Guided Project: Predicting board game reviews
Posted on Wed 08 July 2015 in Projects
import pandas
board_games = pandas.read_csv("board_games.csv")
board_games = board_games.dropna(axis=0)
board_games = board_games[board_games["users_rated"] > 0]
board_games.head()
%matplotlib inline
import matplotlib.pyplot as plt
plt.hist(board_games["average_rating"])
print(board_games["average_rating"].std())
print(board_games["average_rating"].mean())
Error metric¶
In this data set, using mean squared error as an error metric makes sense. This is because the data is continuous, and follows a somewhat normal distribution. We'll be able to compare our error to the standard deviation to see how good the model is at predictions.
from sklearn.cluster import KMeans
clus = KMeans(n_clusters=5)
cols = list(board_games.columns)
cols.remove("name")
cols.remove("id")
cols.remove("type")
numeric = board_games[cols]
clus.fit(numeric)
import numpy
game_mean = numeric.apply(numpy.mean, axis=1)
game_std = numeric.apply(numpy.std, axis=1)
labels = clus.labels_
plt.scatter(x=game_mean, y=game_std, c=labels)
Game clusters¶
It looks like most of the games are similar, but as the game attributes tend to increase in value (such as number of users who rated), there are fewer high quality games. So most games don't get played much, but a few get a lot of players.
correlations = numeric.corr()
correlations["average_rating"]
Correlations¶
The yearpublished
column is surprisingly highly correlated with average_rating
, showing that more recent games tend to be rated more highly. Games for older players (minage
is high) tend to be more highly rated. The more "weighty" a game is (average_weight
is high), the more highly it tends to be rated.

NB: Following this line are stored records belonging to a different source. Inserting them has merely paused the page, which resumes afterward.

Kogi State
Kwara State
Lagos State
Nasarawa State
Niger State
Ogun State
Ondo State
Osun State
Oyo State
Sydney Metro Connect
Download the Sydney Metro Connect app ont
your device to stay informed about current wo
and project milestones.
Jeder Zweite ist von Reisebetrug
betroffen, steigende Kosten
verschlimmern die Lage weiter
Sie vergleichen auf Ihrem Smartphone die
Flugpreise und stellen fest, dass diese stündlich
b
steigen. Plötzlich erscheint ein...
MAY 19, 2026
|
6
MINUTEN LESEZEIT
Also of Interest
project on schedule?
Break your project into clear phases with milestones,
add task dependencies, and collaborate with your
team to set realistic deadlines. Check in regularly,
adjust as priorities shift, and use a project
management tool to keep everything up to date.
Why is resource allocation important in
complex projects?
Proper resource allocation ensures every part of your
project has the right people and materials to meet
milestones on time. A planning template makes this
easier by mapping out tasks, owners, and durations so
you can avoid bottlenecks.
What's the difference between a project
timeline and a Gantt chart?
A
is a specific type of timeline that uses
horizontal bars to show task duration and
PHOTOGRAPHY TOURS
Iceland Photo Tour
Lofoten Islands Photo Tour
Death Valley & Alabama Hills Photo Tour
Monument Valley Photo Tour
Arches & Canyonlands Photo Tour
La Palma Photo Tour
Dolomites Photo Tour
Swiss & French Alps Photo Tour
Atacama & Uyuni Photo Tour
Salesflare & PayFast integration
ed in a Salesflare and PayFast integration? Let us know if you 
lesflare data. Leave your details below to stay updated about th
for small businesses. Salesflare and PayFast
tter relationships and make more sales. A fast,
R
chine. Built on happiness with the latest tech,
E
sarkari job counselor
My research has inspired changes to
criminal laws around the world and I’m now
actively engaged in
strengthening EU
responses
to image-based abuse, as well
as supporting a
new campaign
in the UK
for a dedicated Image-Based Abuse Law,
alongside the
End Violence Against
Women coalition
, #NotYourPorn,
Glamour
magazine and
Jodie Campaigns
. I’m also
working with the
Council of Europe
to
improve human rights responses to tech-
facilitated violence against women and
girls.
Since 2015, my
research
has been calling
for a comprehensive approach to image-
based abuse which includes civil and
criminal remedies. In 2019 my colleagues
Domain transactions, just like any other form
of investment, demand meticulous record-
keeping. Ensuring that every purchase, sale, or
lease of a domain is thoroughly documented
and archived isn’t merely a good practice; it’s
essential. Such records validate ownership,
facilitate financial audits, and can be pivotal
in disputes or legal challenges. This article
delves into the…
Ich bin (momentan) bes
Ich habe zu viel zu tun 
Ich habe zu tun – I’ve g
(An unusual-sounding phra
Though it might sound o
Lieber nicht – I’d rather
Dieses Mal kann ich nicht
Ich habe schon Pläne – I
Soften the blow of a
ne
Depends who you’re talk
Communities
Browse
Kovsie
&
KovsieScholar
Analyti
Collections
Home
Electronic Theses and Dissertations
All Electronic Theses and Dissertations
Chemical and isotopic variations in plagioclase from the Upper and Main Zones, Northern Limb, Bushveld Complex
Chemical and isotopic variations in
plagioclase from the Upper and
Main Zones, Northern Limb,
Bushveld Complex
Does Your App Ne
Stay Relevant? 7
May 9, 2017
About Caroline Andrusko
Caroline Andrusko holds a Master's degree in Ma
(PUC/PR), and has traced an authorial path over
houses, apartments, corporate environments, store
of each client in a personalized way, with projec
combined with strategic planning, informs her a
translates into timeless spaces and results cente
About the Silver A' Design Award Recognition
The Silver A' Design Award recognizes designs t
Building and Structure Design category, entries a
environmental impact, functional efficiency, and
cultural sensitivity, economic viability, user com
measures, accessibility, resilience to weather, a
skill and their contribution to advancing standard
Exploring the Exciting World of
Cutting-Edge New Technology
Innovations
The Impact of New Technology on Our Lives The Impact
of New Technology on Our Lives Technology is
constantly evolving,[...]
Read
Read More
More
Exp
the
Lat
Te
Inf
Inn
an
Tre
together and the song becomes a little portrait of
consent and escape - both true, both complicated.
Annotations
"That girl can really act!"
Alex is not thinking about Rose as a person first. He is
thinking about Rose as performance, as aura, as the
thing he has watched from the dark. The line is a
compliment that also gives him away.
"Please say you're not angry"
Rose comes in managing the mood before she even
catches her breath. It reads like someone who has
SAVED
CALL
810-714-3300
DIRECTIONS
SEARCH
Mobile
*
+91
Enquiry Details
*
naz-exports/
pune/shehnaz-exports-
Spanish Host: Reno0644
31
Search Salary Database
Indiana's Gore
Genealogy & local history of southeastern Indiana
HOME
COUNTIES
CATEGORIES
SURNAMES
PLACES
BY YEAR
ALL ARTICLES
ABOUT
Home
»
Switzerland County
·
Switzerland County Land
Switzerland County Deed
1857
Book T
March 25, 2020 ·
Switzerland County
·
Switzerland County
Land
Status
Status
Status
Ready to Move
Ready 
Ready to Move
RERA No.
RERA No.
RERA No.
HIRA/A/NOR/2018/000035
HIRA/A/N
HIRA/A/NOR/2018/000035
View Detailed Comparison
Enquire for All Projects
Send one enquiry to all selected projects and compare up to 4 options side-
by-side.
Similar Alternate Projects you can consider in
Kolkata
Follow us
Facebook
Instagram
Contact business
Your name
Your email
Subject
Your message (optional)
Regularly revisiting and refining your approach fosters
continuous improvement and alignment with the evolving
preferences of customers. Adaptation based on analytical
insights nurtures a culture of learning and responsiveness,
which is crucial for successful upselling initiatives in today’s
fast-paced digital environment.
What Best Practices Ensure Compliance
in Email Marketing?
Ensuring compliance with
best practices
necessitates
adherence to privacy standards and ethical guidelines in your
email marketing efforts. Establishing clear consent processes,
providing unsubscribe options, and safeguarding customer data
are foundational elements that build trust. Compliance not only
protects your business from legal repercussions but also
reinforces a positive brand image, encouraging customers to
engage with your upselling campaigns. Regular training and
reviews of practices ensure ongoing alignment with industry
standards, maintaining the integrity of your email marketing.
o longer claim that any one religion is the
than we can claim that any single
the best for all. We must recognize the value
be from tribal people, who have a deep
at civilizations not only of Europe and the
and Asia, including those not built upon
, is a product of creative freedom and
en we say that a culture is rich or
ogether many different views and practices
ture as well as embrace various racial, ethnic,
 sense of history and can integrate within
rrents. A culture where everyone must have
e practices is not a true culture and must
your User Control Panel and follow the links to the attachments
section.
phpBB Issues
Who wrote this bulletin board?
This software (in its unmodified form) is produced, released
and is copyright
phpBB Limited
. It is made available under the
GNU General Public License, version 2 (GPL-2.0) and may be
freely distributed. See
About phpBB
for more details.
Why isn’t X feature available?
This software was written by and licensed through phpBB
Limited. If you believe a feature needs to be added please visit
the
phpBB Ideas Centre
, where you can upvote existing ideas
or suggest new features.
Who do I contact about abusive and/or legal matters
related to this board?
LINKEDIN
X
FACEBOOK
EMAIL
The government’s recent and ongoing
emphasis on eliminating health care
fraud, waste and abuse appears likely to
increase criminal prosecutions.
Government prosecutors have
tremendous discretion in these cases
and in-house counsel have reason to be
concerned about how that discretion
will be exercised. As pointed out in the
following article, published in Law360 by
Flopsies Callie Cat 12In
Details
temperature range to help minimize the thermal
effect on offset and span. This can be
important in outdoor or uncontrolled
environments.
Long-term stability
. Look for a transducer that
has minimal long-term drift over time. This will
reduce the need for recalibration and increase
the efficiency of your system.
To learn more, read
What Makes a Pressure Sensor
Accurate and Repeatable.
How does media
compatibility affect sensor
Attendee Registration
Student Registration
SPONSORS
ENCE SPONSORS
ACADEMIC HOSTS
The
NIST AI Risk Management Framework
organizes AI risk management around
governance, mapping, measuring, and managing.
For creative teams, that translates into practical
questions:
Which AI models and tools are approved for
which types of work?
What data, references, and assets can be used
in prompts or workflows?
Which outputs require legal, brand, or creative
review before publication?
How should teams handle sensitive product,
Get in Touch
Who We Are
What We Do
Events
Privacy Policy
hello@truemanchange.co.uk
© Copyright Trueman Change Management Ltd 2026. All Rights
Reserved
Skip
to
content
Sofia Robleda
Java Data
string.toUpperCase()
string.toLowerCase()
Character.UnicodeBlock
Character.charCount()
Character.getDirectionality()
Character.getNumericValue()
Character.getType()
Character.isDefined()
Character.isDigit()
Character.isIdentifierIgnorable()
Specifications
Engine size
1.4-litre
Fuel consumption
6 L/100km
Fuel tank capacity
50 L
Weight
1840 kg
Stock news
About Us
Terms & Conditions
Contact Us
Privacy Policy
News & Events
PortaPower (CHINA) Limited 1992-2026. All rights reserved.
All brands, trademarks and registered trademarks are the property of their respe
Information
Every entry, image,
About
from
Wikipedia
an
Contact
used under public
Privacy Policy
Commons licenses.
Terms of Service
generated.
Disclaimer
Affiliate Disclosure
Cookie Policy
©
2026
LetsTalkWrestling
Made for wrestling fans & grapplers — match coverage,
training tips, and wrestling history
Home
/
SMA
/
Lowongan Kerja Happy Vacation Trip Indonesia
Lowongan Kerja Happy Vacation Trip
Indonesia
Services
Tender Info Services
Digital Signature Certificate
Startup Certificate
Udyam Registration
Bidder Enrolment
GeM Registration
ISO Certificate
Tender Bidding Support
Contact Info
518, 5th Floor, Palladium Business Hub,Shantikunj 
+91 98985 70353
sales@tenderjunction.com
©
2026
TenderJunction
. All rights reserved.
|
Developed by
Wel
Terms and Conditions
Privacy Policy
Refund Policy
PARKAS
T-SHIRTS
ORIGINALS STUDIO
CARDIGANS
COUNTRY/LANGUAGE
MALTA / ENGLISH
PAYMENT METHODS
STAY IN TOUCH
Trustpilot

from sklearn.linear_model import LinearRegression
reg = LinearRegression()
cols.remove("average_rating")
cols.remove("bayes_average_rating")
reg.fit(board_games[cols], board_games["average_rating"])
predictions = reg.predict(board_games[cols])
numpy.mean((predictions - board_games["average_rating"]) ** 2)
Game clusters¶
The error rate is close to the standard deviation of all board game ratings. This indicates that our model may not have high predictive power. We'll need to dig more into which games were scored well, and which ones weren't.